-- Data under study --
────────────────────────────────────────
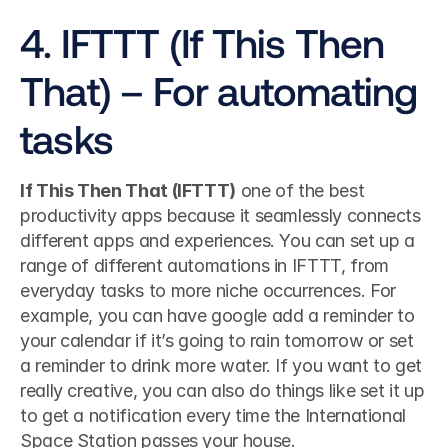
4. IFTTT (If This Then 
That) – For automating 
tasks
If This Then That (IFTTT)
 one of the best 
productivity apps because it seamlessly connects 
different apps and experiences. You can set up a 
range of different automations in IFTTT, from 
everyday tasks to more niche occurrences. For 
example, you can have google add a reminder to 
your calendar if it’s going to rain tomorrow or set 
a reminder to drink more water. If you want to get 
really creative, you can also do things like set it up 
to get a notification every time the International 
Space Station passes your house. 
────────────────────────────────────────
-- Aim of the exercise --
Filter the data above by the word "your" and copy every line that matches.

-- Answer box --
your calendar if it’s going to rain tomorrow or set 
Space Station passes your house. 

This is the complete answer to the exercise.